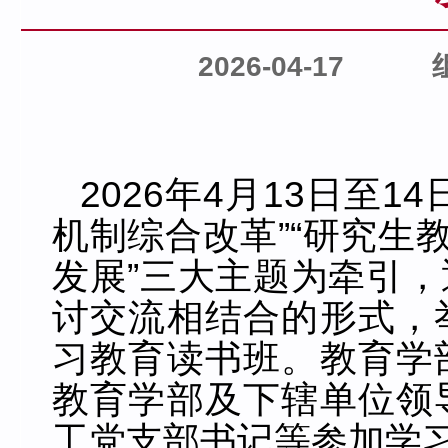
2026-04-17
2026年4月13日至
机制综合改革”“研究生
发展”三大主题为牵引
讨交流相结合的形式，
习教育读书班。教育学
教育学部及下辖单位领
工党支部书记等参加学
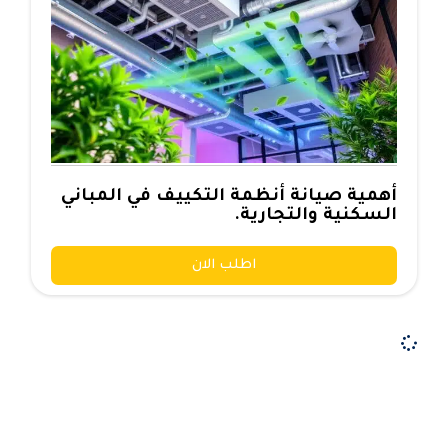
أهمية صيانة أنظمة التكييف في المباني
السكنية والتجارية.
اطلب الان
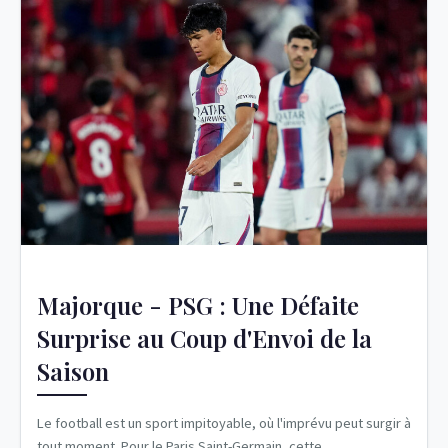
Majorque - PSG : Une Défaite
Surprise au Coup d'Envoi de la
Saison
Le football est un sport impitoyable, où l'imprévu peut surgir à
tout moment. Pour le Paris Saint-Germain, cette...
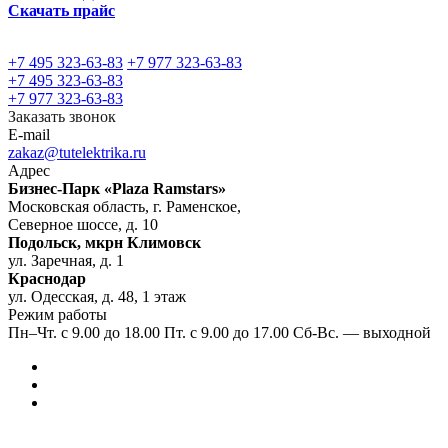
Скачать прайс
+7 495 323-63-83
+7 977 323-63-83
+7 495 323-63-83
+7 977 323-63-83
Заказать звонок
E-mail
zakaz@tutelektrika.ru
Адрес
Бизнес-Парк «Plaza Ramstars»
Московская область, г. Раменское,
Северное шоссе, д. 10
Подольск, мкрн Климовск
ул. Заречная, д. 1
Краснодар
ул. Одесская, д. 48, 1 этаж
Режим работы
Пн–Чт. с 9.00 до 18.00 Пт. с 9.00 до 17.00 Сб-Вс. — выходной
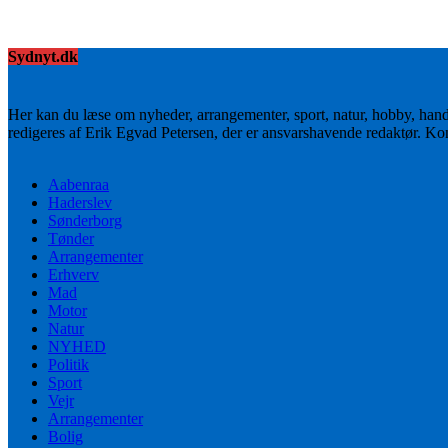
Sydnyt.dk
Her kan du læse om nyheder, arrangementer, sport, natur, hobby, han
redigeres af Erik Egvad Petersen, der er ansvarshavende redaktør. K
Aabenraa
Haderslev
Sønderborg
Tønder
Arrangementer
Erhverv
Mad
Motor
Natur
NYHED
Politik
Sport
Vejr
Arrangementer
Bolig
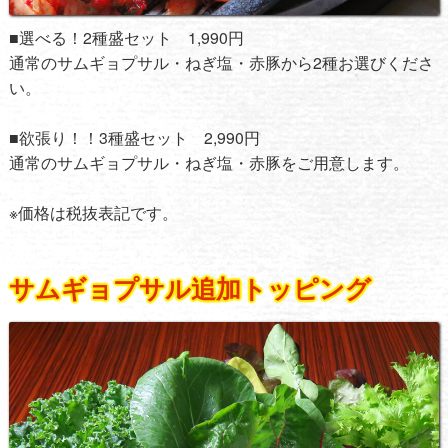
■選べる！2種盛セット 1,990円
通常のサムギョプサル・ねぎ塩・赤豚から2種お選びくださ
い。
■欲張り！！3種盛セット 2,990円
通常のサムギョプサル・ねぎ塩・赤豚をご用意します。
※価格は税抜表記です。
サムギョプサル追加トッピング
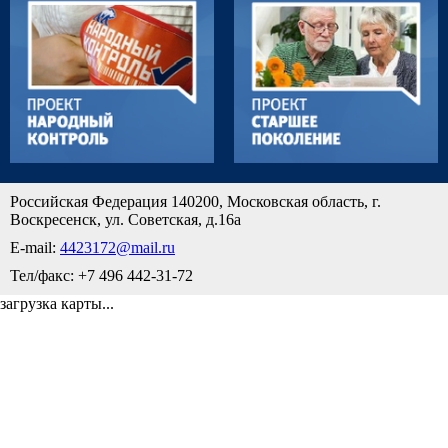
Российская Федерация 140200, Московская область, г.
Воскресенск, ул. Советская, д.16а
E-mail:
4423172@mail.ru
Тел/факс: +7 496 442-31-72
загрузка карты...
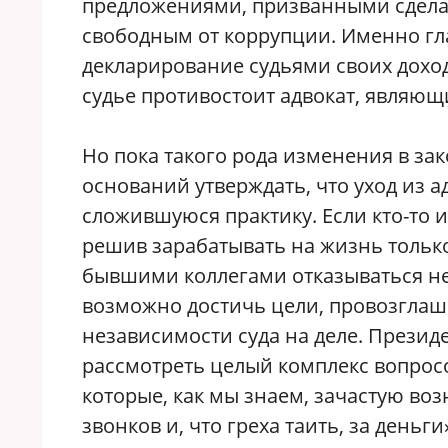
предложениями, призванными сдела
свободным от коррупции. Именно гл
декларирование судьями своих доходо
судье противостоит адвокат, являющ
Но пока такого рода изменения в за
оснований утверждать, что уход из 
сложившуюся практику. Если кто-то 
решив зарабатывать на жизнь только 
бывшими коллегами отказываться не
возможно достичь цели, провозгла
независимости суда на деле. Презид
рассмотреть целый комплекс вопро
которые, как мы знаем, зачастую воз
звонков и, что греха таить, за день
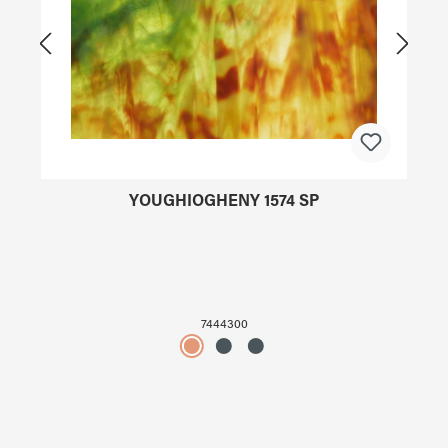
YOUGHIOGHENY 1574 SP
7444300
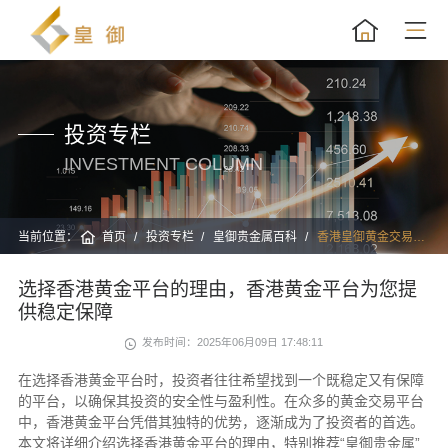
投资专栏
INVESTMENT COLUMN
当前位置：
首页
投资专栏
皇御贵金属百科
香港皇御黄金交易平台
选择香港黄金平台的理由，香港黄金平台为您提
供稳定保障
发布时间：2025年06月09日 17:48:11
在选择香港黄金平台时，投资者往往希望找到一个既稳定又有保障
的平台，以确保其投资的安全性与盈利性。在众多的黄金交易平台
中，香港黄金平台凭借其独特的优势，逐渐成为了投资者的首选。
本文将详细介绍选择香港黄金平台的理由，特别推荐“皇御贵金属”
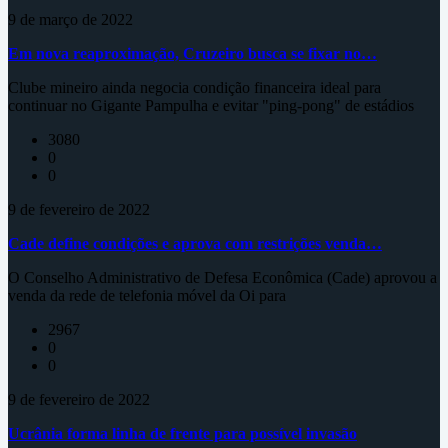
9 de março de 2022
Em nova reaproximação, Cruzeiro busca se fixar no…
Clube mineiro ainda negocia condição financeira ideal para
continuar no Gigante Pampulha e evitar "ping-pong" de estádios
3080
0
0
9 de fevereiro de 2022
Cade define condições e aprova com restrições venda…
O Conselho Administrativo de Defesa Econômica (Cade) aprovou a
venda da rede de telefonia móvel da Oi para
2967
0
0
9 de fevereiro de 2022
Ucrânia forma linha de frente para possível invasão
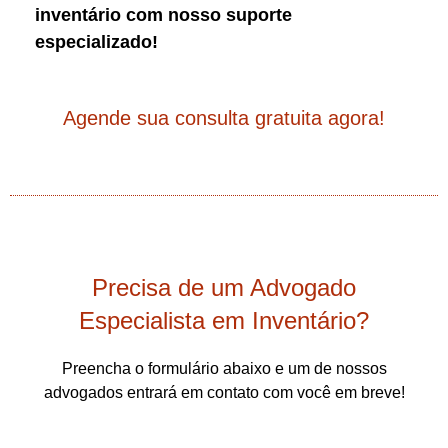
inventário com nosso suporte
especializado!
Agende sua consulta gratuita agora!
Precisa de um Advogado
Especialista em Inventário?
Preencha o formulário abaixo e um de nossos
advogados entrará em contato com você em breve!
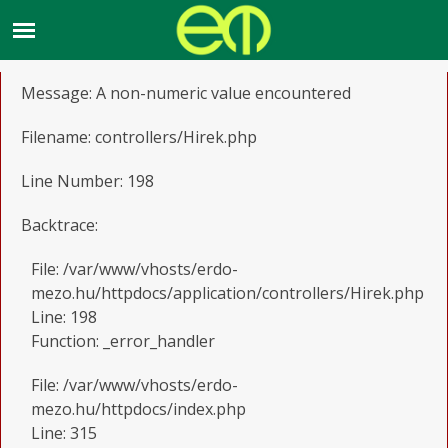
A PHP Error was encountered
Severity: Warning
Message: A non-numeric value encountered
Filename: controllers/Hirek.php
Line Number: 198
Backtrace:
File: /var/www/vhosts/erdo-
mezo.hu/httpdocs/application/controllers/Hirek.php
Line: 198
Function: _error_handler
File: /var/www/vhosts/erdo-
mezo.hu/httpdocs/index.php
Line: 315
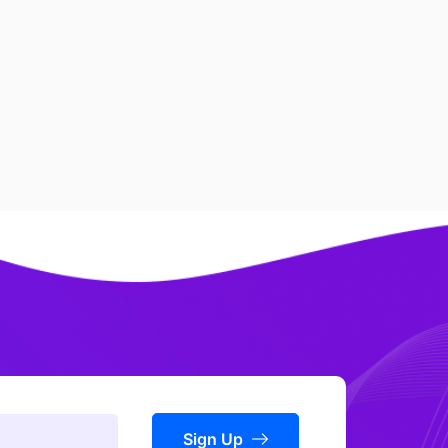
Sign Up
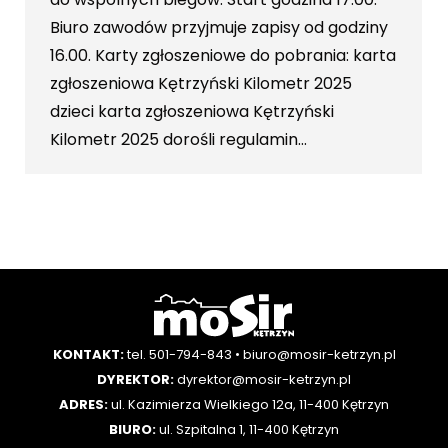
Biuro zawodów przyjmuje zapisy od godziny
16.00. Karty zgłoszeniowe do pobrania: karta
zgłoszeniowa Kętrzyński Kilometr 2025
dzieci karta zgłoszeniowa Kętrzyński
Kilometr 2025 dorośli regulamin…
KONTAKT:
tel. 501-794-843
•
biuro@mosir-ketrzyn.pl
DYREKTOR:
dyrektor@mosir-ketrzyn.pl
ADRES:
ul. Kazimierza Wielkiego 12a, 11-400 Kętrzyn
BIURO:
ul. Szpitalna 1, 11-400 Kętrzyn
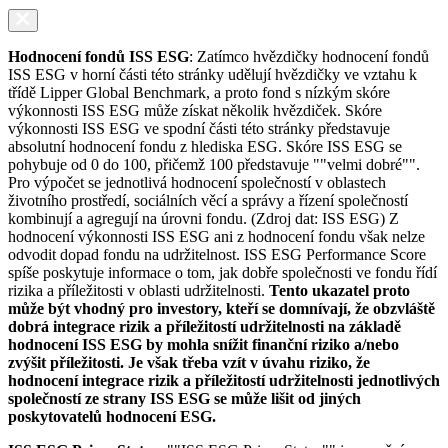
Hodnocení fondů ISS ESG
: Zatímco hvězdičky hodnocení fondů
ISS ESG v horní části této stránky udělují hvězdičky ve vztahu k
třídě Lipper Global Benchmark, a proto fond s nízkým skóre
výkonnosti ISS ESG může získat několik hvězdiček. Skóre
výkonnosti ISS ESG ve spodní části této stránky představuje
absolutní hodnocení fondu z hlediska ESG. Skóre ISS ESG se
pohybuje od 0 do 100, přičemž 100 představuje ""velmi dobré"".
Pro výpočet se jednotlivá hodnocení společností v oblastech
životního prostředí, sociálních věcí a správy a řízení společností
kombinují a agregují na úrovni fondu. (Zdroj dat: ISS ESG) Z
hodnocení výkonnosti ISS ESG ani z hodnocení fondu však nelze
odvodit dopad fondu na udržitelnost. ISS ESG Performance Score
spíše poskytuje informace o tom, jak dobře společnosti ve fondu řídí
rizika a příležitosti v oblasti udržitelnosti.
Tento ukazatel proto
může být vhodný pro investory, kteří se domnívají, že obzvláště
dobrá integrace rizik a příležitostí udržitelnosti na základě
hodnocení ISS ESG by mohla snížit finanční riziko a/nebo
zvýšit příležitosti. Je však třeba vzít v úvahu riziko, že
hodnocení integrace rizik a příležitostí udržitelnosti jednotlivých
společností ze strany ISS ESG se může lišit od jiných
poskytovatelů hodnocení ESG.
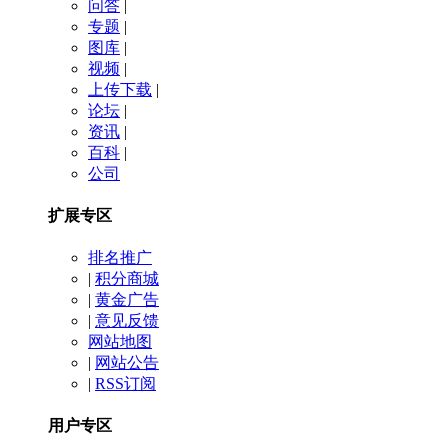
问答
|
专题
|
图库
|
视频
|
上传下载
|
论坛
|
资讯
|
百科
|
公司
扩展专区
排名推广
|
积分商城
|
黄金广告
|
意见反馈
网站地图
|
网站公告
|
RSS订阅
用户专区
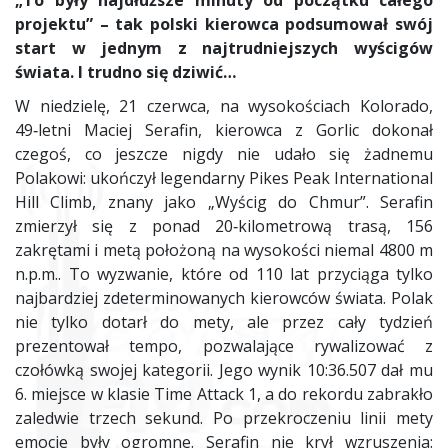
„To były najdłuższe minuty od początku całego
projektu” – tak polski kierowca podsumował swój
start w jednym z najtrudniejszych wyścigów
świata. I trudno się dziwić…
W niedzielę, 21 czerwca, na wysokościach Kolorado,
49‑letni Maciej Serafin, kierowca z Gorlic dokonał
czegoś, co jeszcze nigdy nie udało się żadnemu
Polakowi: ukończył legendarny Pikes Peak International
Hill Climb, znany jako „Wyścig do Chmur”. Serafin
zmierzył się z ponad 20‑kilometrową trasą, 156
zakrętami i metą położoną na wysokości niemal 4800 m
n.p.m.. To wyzwanie, które od 110 lat przyciąga tylko
najbardziej zdeterminowanych kierowców świata. Polak
nie tylko dotarł do mety, ale przez cały tydzień
prezentował tempo, pozwalające rywalizować z
czołówką swojej kategorii. Jego wynik 10:36.507 dał mu
6. miejsce w klasie Time Attack 1, a do rekordu zabrakło
zaledwie trzech sekund. Po przekroczeniu linii mety
emocje były ogromne. Serafin nie krył wzruszenia:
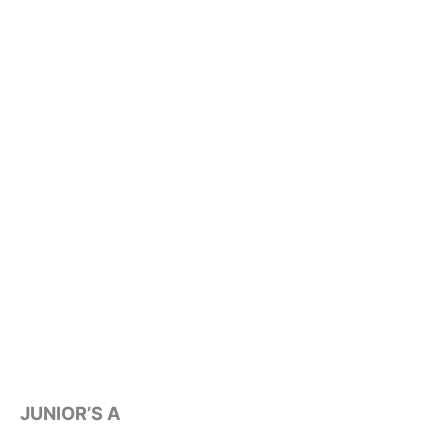
JUNIOR’S A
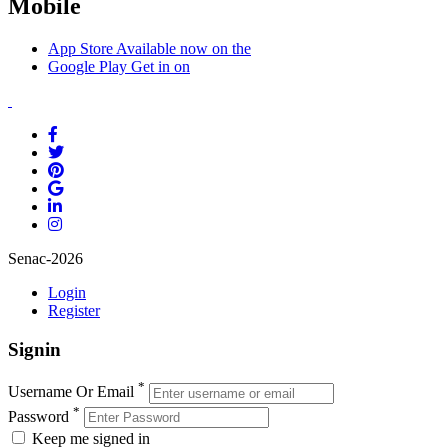
Mobile
App Store
Available now on the
Google Play
Get in on
Senac-2026
Login
Register
Signin
*
Username Or Email
*
Password
Keep me signed in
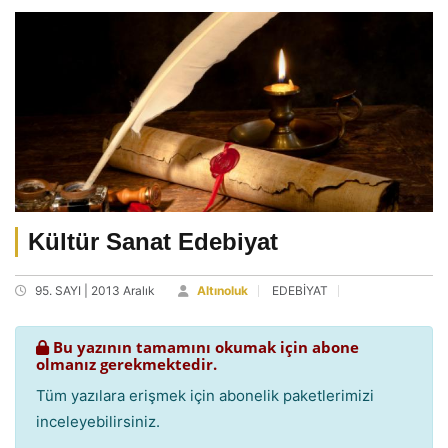
Kültür Sanat Edebiyat
95. SAYI | 2013 Aralık
Altınoluk
EDEBİYAT
Bu yazının tamamını okumak için abone
olmanız gerekmektedir.
Tüm yazılara erişmek için abonelik paketlerimizi
inceleyebilirsiniz.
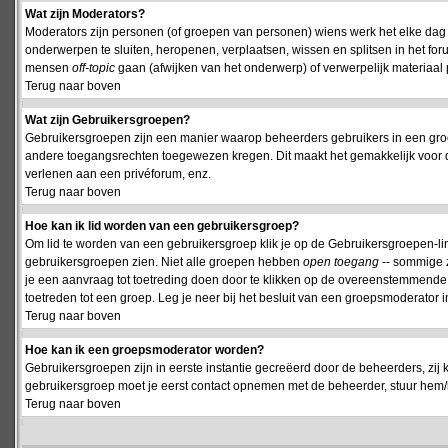
Wat zijn Moderators?
Moderators zijn personen (of groepen van personen) wiens werk het elke dag 
onderwerpen te sluiten, heropenen, verplaatsen, wissen en splitsen in het fo
mensen
off-topic
gaan (afwijken van het onderwerp) of verwerpelijk materiaal 
Terug naar boven
Wat zijn Gebruikersgroepen?
Gebruikersgroepen zijn een manier waarop beheerders gebruikers in een groe
andere toegangsrechten toegewezen kregen. Dit maakt het gemakkelijk voor 
verlenen aan een privéforum, enz.
Terug naar boven
Hoe kan ik lid worden van een gebruikersgroep?
Om lid te worden van een gebruikersgroep klik je op de Gebruikersgroepen-link 
gebruikersgroepen zien. Niet alle groepen hebben
open toegang
-- sommige z
je een aanvraag tot toetreding doen door te klikken op de overeenstemmend
toetreden tot een groep. Leg je neer bij het besluit van een groepsmoderator
Terug naar boven
Hoe kan ik een groepsmoderator worden?
Gebruikersgroepen zijn in eerste instantie gecreëerd door de beheerders, zij 
gebruikersgroep moet je eerst contact opnemen met de beheerder, stuur hem/h
Terug naar boven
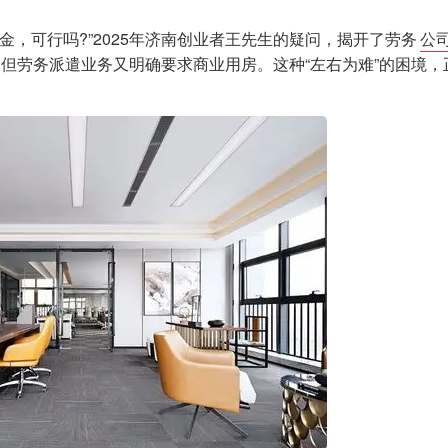
金，可行吗?”2025年济南创业者王先生的疑问，揭开了劳务
公
但劳务派遣业务又明确要求商业用房。这种“左右为难”的困境，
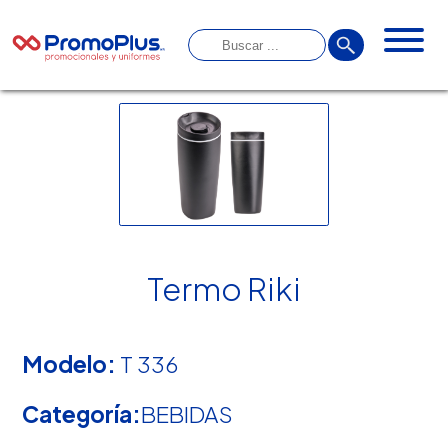
Termo Riki
Modelo:
T 336
Categoría:
BEBIDAS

_Task instructions_
Your answer should be a single number: how many lines of the material contain "controllers".

_Finished task_
2